The Mettray study, says Toth, contributes to the humanities by helping to understand and contextualize contemporary debates surrounding juvenile crime and punishment in the United States. In recent years, social scientists, politicians and the mass media have focused on what they believe to be the growing problem of juvenile crime in America. Spurred in part by extreme forecasts that projected significant increases in juvenile crime rates, warnings of an impending “teenage crime storm,” particularly among young black and Hispanic males, predominated during the 1990s.

“The issues surrounding juvenile crime that were critical in 19th-century France bear a remarkable resemblance to many of those in the United States in the 21st century,” says Toth.

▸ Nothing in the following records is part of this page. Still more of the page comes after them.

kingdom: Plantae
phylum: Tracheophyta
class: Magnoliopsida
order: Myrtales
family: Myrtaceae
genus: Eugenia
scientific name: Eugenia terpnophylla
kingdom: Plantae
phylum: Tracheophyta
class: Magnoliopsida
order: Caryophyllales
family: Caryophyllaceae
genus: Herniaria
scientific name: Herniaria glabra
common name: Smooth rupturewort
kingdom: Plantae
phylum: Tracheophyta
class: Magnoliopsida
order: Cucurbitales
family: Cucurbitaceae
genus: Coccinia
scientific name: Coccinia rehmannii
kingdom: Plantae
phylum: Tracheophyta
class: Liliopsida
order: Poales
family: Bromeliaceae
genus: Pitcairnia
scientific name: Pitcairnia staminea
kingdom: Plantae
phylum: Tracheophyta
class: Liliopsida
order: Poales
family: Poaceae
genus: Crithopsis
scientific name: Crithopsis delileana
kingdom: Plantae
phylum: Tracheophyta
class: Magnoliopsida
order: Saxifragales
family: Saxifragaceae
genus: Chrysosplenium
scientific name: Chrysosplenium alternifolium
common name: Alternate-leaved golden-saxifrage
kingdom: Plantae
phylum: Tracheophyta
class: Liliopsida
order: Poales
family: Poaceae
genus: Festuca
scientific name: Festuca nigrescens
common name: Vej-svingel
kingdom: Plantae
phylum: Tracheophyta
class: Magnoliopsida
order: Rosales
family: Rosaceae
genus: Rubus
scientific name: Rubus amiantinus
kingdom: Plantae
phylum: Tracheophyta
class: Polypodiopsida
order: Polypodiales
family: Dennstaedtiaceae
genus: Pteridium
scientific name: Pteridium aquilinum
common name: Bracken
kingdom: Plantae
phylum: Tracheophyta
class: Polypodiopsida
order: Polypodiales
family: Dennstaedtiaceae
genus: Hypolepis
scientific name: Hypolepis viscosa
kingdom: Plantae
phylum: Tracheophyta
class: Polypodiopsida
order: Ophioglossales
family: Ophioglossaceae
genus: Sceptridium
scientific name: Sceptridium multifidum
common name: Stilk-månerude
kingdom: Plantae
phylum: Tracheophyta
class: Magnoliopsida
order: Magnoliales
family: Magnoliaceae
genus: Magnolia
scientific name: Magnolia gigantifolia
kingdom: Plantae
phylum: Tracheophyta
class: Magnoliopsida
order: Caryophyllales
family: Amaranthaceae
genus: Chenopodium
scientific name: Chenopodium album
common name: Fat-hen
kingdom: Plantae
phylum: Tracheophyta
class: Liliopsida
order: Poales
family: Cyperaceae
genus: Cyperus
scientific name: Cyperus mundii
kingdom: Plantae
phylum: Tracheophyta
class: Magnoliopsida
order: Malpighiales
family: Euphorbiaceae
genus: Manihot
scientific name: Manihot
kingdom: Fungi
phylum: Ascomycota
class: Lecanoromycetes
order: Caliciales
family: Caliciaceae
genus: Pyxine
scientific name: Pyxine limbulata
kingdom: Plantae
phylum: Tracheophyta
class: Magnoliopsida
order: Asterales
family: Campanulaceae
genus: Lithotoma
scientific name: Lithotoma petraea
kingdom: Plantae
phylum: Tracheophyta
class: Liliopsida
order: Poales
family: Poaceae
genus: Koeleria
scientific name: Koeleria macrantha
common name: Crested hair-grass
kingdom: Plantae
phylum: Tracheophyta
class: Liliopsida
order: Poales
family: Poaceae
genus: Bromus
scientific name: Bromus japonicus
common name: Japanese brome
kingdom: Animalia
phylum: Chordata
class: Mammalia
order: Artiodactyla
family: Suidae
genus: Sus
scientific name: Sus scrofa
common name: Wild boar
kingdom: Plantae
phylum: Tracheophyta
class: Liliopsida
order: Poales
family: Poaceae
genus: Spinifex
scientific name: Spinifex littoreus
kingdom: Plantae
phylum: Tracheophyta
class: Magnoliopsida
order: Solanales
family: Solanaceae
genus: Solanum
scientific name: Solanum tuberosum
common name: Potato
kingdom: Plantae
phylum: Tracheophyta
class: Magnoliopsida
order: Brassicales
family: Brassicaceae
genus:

“In both eras – one beset by the material hardships associated with industrialization, the other by segments of the population mired in a seemingly insurmountable cycle of unemployment and poverty – there is a somewhat misplaced fear of a rising tide of juvenile crime. In this regard the agricultural colony has re-emerged as a means of addressing this perceived problem. Given that many of these institutions have, not unlike Mettray, also been accused of prisoner abuse and mismanagement, we need to understand the historical legacy of this correctional practice.

“In this regard, my work appeals to scholars of history, cultural studies, crime and criminology, as well as to policymakers who might seek a cultural and historical perspective on the topic.”

Toth notes his fascination with the French penal colonies, and particularly Mettray, was cultivated by French moral philosopher Michel Foucault, who authored “Discipline and Punish: The Birth of the Modern Prison.”

“I was always struck by the fact Foucault traced the birth of the modern prison to Mettray and that he believed Mettray represented the disciplinary form in which the art of punishment had been perfected,” says Toth, whose most recent work, “Beyond Papillon: The French Overseas Penal Colonies, 1854-1952,” was published in 2006 by the University of Nebraska Press as part of its “France Overseas” series.

“Foucault never really discussed the institution in any real depth, and there was very little published on the subject.

Located in the bucolic Loire valley, Mettray inspired the establishment of some 50 new institutions during the 1840s which made the agricultural colony the most common form of incarceration for juvenile delinquents in France. In fact, colonies based on the Mettray model were opened in Great Britain, the Netherlands and the U.S.

Mettray’s founders aimed to rehabilitate criminal youths through agricultural work, basic elementary schooling, and strict military discipline.

Delinquent children were removed not only from the common adult prisons where they were typically housed, but also from the perceived evil influences of the city. Toth’s research indicates that while Mettray promised benevolent reform it was not all it was reported to be. In fact, by the early 20th century, it had devolved from the reformist vision of its founders to a brutal custodial care facility.

“There was a shared belief that industrialization and urbanization had corrupted morality and was to blame for crime among adults and children,” Toth says. “Both the overseas penal colonies and the agricultural colonies shared a Rousseauian belief in the power of the land to rehabilitate the man. Whether tilling the soil of the Loire or clearing the jungle in French Guiana, this was a reaction to the birth of economic and social modernity in 19th-century France.

“Once it became clear that this romantic belief was untenable, however, both the overseas penal colonies and Mettray became criminal dumping grounds.”